Du côté des violences, 83 faits d’homicides et tentatives d’homicides ont été résolus en 2022, soit un taux d’élucidation de 30%, avec 123 auteurs mis en examen et écroués, selon l’OCLCO. L’an dernier, «8.000 armes ont été saisies, en hausse de 10% par rapport à 2021, dont 25% à l’occasion d’enquêtes sur le trafic de stupéfiants», ajoute Stéphanie Cherbonnier. Mais un constat demeure : malgré une forte politique de répression, les trafics n’en finissent pas de se développer, entraînant avec eux une sinistre augmentation des violences, souvent mortelles.
L’échec des politiques répressives
«Les politiques pénales même sévères ne dissuadent pas» les trafiquants, reconnaît la préfète de police des Bouches-du-Rhône, Frédérique Camilleri. «Ils risquent trente ans ans en prison et ça ne les dissuade pas». Alors certains redoutent déjà de voir la situation déraper comme en Belgique ou aux Pays-Bas, où les mafias de la drogue corrompent, éliminent et n’hésitent plus à menacer des ministres.

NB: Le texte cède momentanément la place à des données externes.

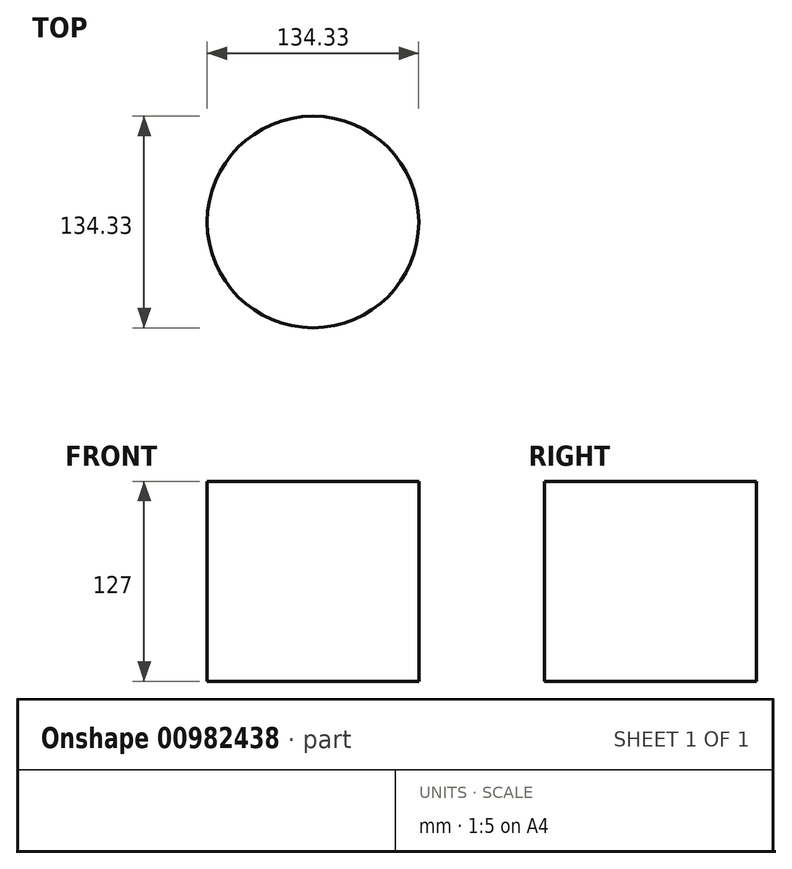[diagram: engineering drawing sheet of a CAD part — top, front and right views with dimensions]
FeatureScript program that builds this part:
annotation { "Feature Type Name" : "Feature", "Feature Type Description" : "" }
export const myFeature = defineFeature(function(context is Context, id is Id, definition is map)
    precondition{}
    {
        {
            var Q0;
            Q0=qCreatedBy(makeId("Top.planeOp"),FACE);
            var sketch = newSketch(context, id + "F0", { "sketchPlane" : qUnion([Q0])});
            skCircle(sketch, "E0", {"center": v(-21.67, -63.57) * mm, "radius": 67.17 * mm});
            skSolve(sketch);
        }
        {
            var Q0;
            Q0=makeQuery(id+"F0.imprint","IMPRINT",FACE,{"disambiguationData":[TD([[makeQuery(id+"F0.imprint","IMPRINT",EDGE,{"derivedFrom":sQuery(id+"F0.wireOp",EDGE,"E0")}),1.0]])]});
            var Q1;
            Q1=sQuery(id+"F0.wireOp",EDGE,"E0");
            extrude(context, id + "F1", {"entities" : qUnion([Q0]), "surfaceEntities" : qUnion([Q1]), "depth" : 127 * mm, "offsetDistance" : 25.4 * mm});
        }
    });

En septembre, une cinquantaine d’élus locaux ont exigé un «plan national et européen» contre les trafics qui gangrènent leurs quartiers. «Il est temps de briser cette spirale infernale de violences issue des trafics», ont-ils écrit dans une tribune publiée dans Le Monde. Ces derniers préconisent notamment «plus de moyens», une «politique de santé perenne» pour faire «chuter la demande» ou encore de «s’attaquer pleinement au portefeuille des trafiquants». Mais traquer les têtes des trafics bute sur l’écueil de la coopération judiciaire. «Les barons de la drogue sont réfugiés dans un certain nombre de pays où les processus d’extradition sont aujourd’hui interrompus», a résumé la procureure de Paris, Laure Beccuau. «Sous le soleil du Maroc, d’Algérie et surtout de Dubaï, ils blanchissent leur argent et continuent à gérer leurs réseaux», a-t-elle ajouté.
S’attaquer aux avoirs et au blanchiment
Magistrats et policiers plaident aussi pour renforcer la lutte contre les profits financiers générés par le trafic, contre leur blanchiment et la corruption, notamment en développant les saisies d’avoirs criminels. «Il faut continuer à s’attaquer aux carburants de la grande criminalité organisée», a résumé la procureure Beccuau. À ceux qui réclament une légalisation de la vente du cannabis, Gérald Darmanin répond en pointant du doigt les usagers. «S’il n’y avait pas de consommateurs, répète le ministre, il n’y aurait pas de point de deal, il n’y aurait pas de règlement de comptes».
Pourtant, ce message est difficilement audible. Aujourd’hui, les autorités s’inquiètent d’une «explosion» du marché des drogues de synthèse, très demandées par des jeunes usagers en quête de taux de toxicité de plus en plus forts. Et surveillent l’émergence des opioïdes de synthèse. «Les Américains ne cessent de nous prévenir : quand la France verra débarquer le fentanyl, ce sera autre chose !», anticipe déjà le magistrat François Antona, chef de la section chargée de la lutte contre la criminalité organisée (Jirs) au parquet de Paris. Sur le terrain, ceux qui luttent au quotidien contre le narcotrafic ne se bercent pas d’illusion. «C’est une guerre sans fin, il est clair que l’on n’arrêtera pas les trafics», résume l’enquêtrice normande, «mais c’est notre travail d’essayer de les perturber, parfois de les démanteler», conclut-elle.